| Task to carry out |
Print each entry precisely; exclude the pictures.
***
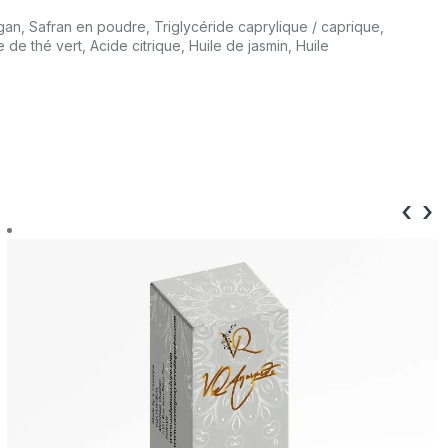
rgan, Safran en poudre, Triglycéride caprylique / caprique,
e thé vert, Acide citrique, Huile de jasmin, Huile
‹
›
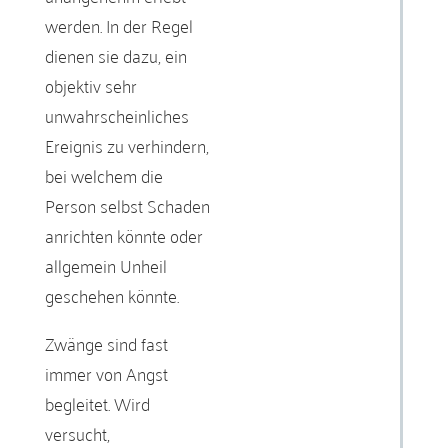
werden. In der Regel
dienen sie dazu, ein
objektiv sehr
unwahrscheinliches
Ereignis zu verhindern,
bei welchem die
Person selbst Schaden
anrichten könnte oder
allgemein Unheil
geschehen könnte.
Zwänge sind fast
immer von Angst
begleitet. Wird
versucht,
***
| Solution |
rgan, Safran en poudre, Triglycéride caprylique / caprique,
e thé vert, Acide citrique, Huile de jasmin, Huile
‹
›
werden. In der Regel
dienen sie dazu, ein
objektiv sehr
unwahrscheinliches
Ereignis zu verhindern,
bei welchem die
Person selbst Schaden
anrichten könnte oder
allgemein Unheil
geschehen könnte.
Zwänge sind fast
immer von Angst
begleitet. Wird
versucht,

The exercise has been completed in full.